In the slow march toward equality over who wields global economic power, 2020 has seen more progress for women storming bastions of hitherto male-only dominance.
Group of 20 finance chief meetings counted just four female top-level participants earlier this year. But that number is set to rise in 2021 with Janet Yellen poised to become the first woman to serve as U.S. treasury secretary and Canada having appointed its first female finance minister, Chrystia Freeland.
At the international level, there was progress too in ending a history of male-only leadership. France’s Odile Renaud-Basso became head of the European Bank for Reconstruction and Development, and the World Trade Organization is on course for its first female chief with a shortlist whittled down to two women.
Economic leadership affecting most of humanity still lies firmly in the hands of men, however, an imbalance all the more poignant during an unprecedented global crisis that is consistently leaving women even more worse off than their male counterparts.

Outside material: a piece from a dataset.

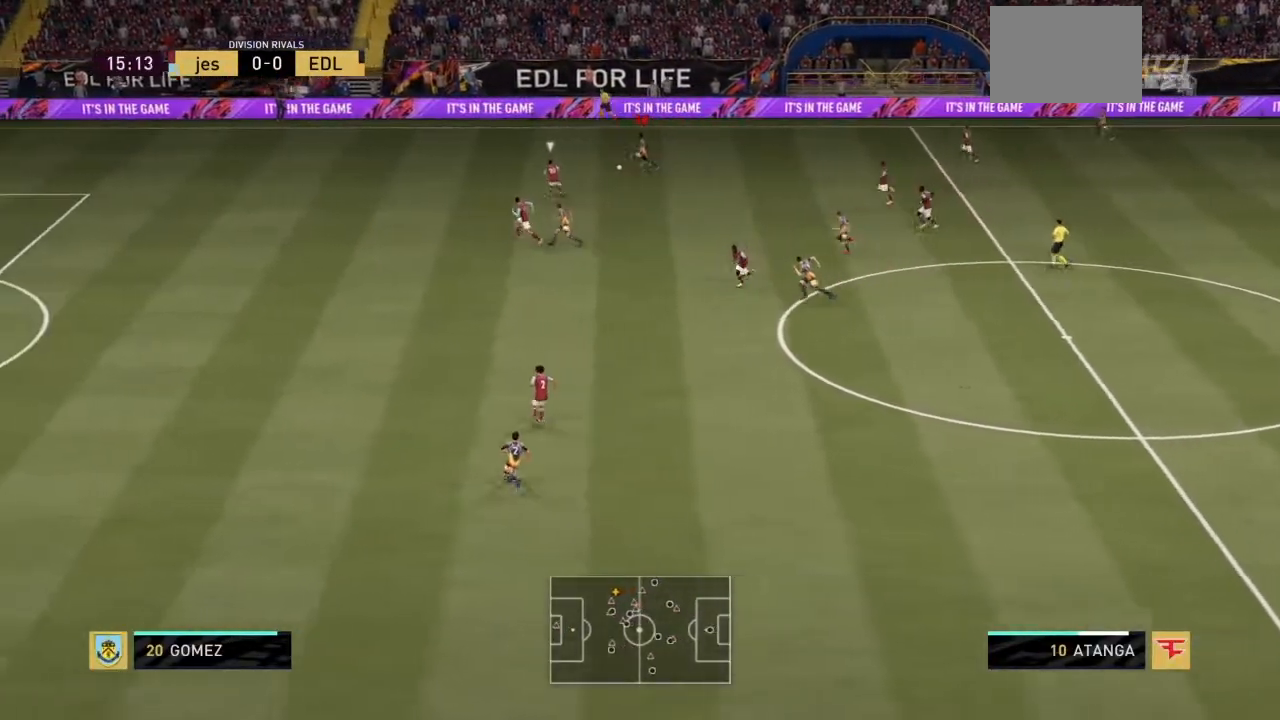
{"buttons": ["R2"], "left_stick": "left", "right_stick": "center", "events": [[300, "right_stick", "right"], [467, "right_stick", "center"]]}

There were milestones in 2019, too, with the appointments of Christine Lagarde as European Central Bank president and Nirmala Sitharaman as India’s finance minister.
But within the G-20, Russia, South Africa, Argentina and the U.S. are the only other examples where women have led central banks, and fewer than half of member countries have had a female finance minister.
And for all its progress, this year has featured even more missed opportunities.
Within the Group of Seven nations, Rishi Sunak’s appointment in February extended men’s eight-century hold on the role of U.K. chancellor of the exchequer. Meanwhile the male finance minister of Japan survived a change of government leadership, as did his counterpart in France, where Lagarde previously held the job.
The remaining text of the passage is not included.